A investigação científica visa a resolução de problemas e, como tal, o primeiro momento do processo consistirá na formulação de um problema.
A observação, enquanto momento ou etapa do método científico, não pode ser nem ocasional nem fortuita. Tem de ser metódica e sistematicamente preparada, utilizar instrumentos e uma sofisticada aparelhagem técnica para prolongar e precisar o alcance dos nossos sentidos, registando, medindo, quantificando... ou seja, construindo um facto científico. A observação científica tem sempre implícita uma teoria prévia que a guia e que determina o que deve ser observado.
A hipótese é o momento criativo e inovador da pesquisa, o momento em que o cientista inventa uma suposta solução, isto é, em que constrói um cenário que desencadeará o processo de confirmação ou refutação. A criação de uma hipótese é uma tentativa de explicação e, como tal, tem um carácter provisório, exigindo ser verificável e controlável pela experimentação.
O passo seguinte do processo consiste em deduzir da hipótese consequências preditivas.
As consequências inferidas duma hipótese têm de ser testadas a fim de serem confirmadas ou refutadas.
A verificação experimental, isto é, o confronto das consequências deduzidas da hipótese com a experimentação determinará a confirmação ou a refutação da hipótese.

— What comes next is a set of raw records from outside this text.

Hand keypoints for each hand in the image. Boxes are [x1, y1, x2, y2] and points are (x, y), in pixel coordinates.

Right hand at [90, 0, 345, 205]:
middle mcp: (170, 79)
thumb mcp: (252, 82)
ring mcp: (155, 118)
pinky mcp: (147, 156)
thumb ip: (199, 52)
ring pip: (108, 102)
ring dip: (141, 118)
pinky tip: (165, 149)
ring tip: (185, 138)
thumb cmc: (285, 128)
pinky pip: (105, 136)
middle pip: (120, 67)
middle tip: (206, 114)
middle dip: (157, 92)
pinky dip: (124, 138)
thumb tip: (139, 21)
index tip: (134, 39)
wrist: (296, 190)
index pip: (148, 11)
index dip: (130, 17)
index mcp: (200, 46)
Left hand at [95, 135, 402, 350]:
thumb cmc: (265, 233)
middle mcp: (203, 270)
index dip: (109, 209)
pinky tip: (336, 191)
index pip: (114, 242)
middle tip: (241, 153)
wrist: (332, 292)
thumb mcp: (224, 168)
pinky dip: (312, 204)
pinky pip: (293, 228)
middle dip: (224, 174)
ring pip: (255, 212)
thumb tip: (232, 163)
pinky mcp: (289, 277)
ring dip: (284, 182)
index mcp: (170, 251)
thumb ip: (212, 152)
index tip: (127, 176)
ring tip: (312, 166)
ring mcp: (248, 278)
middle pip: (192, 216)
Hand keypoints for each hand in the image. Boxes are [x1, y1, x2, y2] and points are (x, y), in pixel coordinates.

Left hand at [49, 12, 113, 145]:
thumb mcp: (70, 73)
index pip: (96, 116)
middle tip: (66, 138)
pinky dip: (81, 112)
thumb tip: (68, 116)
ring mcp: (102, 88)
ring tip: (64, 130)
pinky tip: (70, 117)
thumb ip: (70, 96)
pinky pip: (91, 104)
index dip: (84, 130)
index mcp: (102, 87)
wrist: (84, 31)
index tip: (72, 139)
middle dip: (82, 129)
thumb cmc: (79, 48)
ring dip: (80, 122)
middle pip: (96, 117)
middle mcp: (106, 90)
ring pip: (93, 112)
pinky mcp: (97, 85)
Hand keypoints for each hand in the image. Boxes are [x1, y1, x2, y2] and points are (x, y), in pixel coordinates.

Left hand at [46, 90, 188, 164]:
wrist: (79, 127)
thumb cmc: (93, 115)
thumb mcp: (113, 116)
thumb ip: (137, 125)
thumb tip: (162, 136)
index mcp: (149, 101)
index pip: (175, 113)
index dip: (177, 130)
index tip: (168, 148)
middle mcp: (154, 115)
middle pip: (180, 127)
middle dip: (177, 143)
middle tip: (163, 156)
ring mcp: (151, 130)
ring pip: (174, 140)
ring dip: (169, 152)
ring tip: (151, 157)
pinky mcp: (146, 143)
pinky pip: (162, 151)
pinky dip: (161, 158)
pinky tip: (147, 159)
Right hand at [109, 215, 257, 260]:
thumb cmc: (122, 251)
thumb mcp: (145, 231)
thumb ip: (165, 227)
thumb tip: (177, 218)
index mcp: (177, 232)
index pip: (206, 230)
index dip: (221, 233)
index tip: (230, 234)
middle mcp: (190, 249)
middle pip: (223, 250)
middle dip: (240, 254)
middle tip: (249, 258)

Deste procedimento resulta a formulação de uma lei explicativa dos fenómenos. Portanto, para sintetizar, podemos concluir que o método científico alia observação/experimentação e teoria, indução e dedução.
Por consequência, toda a pesquisa se propõe resolver um conjunto de problemas. Se o investigador não possuir uma boa preparação teórica não poderá ter uma ideia clara dos problemas a pesquisar; se não possuir os conhecimentos necessários para os abordar, para propor hipóteses adequadas e deduzir consequências preditivas, nem para as submeter a controlo experimental, não se poderá considerar um cientista, nem o resultado do seu trabalho se poderá chamar ciência.

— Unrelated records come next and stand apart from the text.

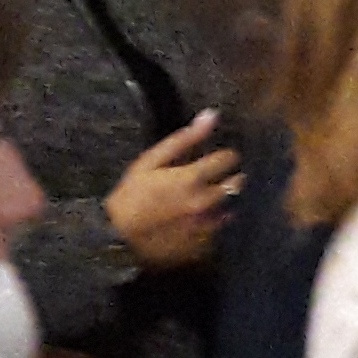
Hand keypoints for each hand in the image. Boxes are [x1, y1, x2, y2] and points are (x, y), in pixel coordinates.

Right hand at [107, 112, 241, 269]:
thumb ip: (184, 139)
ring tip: (213, 195)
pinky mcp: (207, 242)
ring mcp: (208, 223)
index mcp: (193, 178)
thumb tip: (212, 116)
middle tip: (219, 176)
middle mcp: (207, 201)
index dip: (227, 155)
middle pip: (239, 182)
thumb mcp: (150, 162)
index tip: (219, 157)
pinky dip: (220, 218)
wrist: (118, 239)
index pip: (230, 159)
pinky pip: (224, 225)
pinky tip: (206, 215)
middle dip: (232, 175)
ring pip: (235, 204)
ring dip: (229, 197)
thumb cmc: (132, 195)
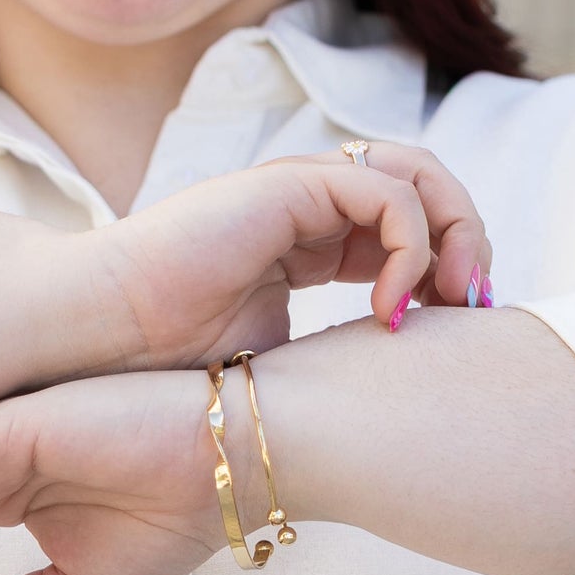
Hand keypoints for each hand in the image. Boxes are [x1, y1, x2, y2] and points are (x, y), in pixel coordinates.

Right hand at [89, 144, 491, 371]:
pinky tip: (390, 309)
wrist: (100, 336)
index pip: (409, 228)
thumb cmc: (164, 361)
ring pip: (418, 177)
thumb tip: (385, 397)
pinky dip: (409, 247)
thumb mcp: (276, 364)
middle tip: (473, 307)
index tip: (461, 330)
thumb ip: (330, 356)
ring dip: (454, 235)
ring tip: (450, 300)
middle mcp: (309, 204)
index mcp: (309, 240)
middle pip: (427, 191)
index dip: (448, 270)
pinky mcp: (287, 186)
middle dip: (467, 244)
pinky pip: (384, 194)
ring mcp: (299, 189)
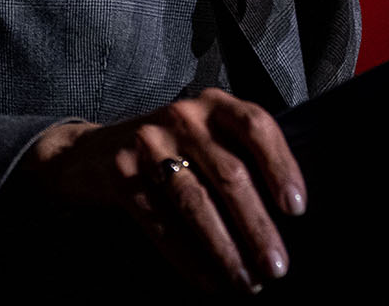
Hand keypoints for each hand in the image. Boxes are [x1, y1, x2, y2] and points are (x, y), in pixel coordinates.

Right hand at [20, 88, 305, 294]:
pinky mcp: (121, 173)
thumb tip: (284, 218)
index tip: (296, 209)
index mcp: (213, 104)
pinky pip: (161, 222)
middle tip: (276, 267)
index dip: (280, 166)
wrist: (92, 153)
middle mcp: (183, 116)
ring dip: (225, 249)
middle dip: (256, 226)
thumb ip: (238, 157)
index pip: (256, 126)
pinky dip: (187, 257)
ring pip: (196, 202)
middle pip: (230, 173)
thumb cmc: (169, 152)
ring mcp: (149, 142)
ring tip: (247, 282)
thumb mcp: (204, 138)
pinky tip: (207, 281)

A ciência é, pois, constituída por leis gerais que relacionam matematicamente, sempre que possível, enunciados factuais e expressam relações constantes de forma mais ou menos operacional. Combinando e interligando conjuntos de leis e hipóteses coerentes, formamos explicações mais vastas a que chamamos teorias científicas (explicações mais amplas a partir da combinação das leis gerais). Enquanto as leis têm um carácter descritivo das regularidades e variações ocorridas entre fenómenos, as teorias procuram interpretar essas regularidades a partir de um quadro mais vasto, visando deduzir novas leis ou formular hipóteses com vista à explicação de novos factos. Assim, a teoria mecânica de Newton foi elaborada a partir das leis de Galileu e de Kepler.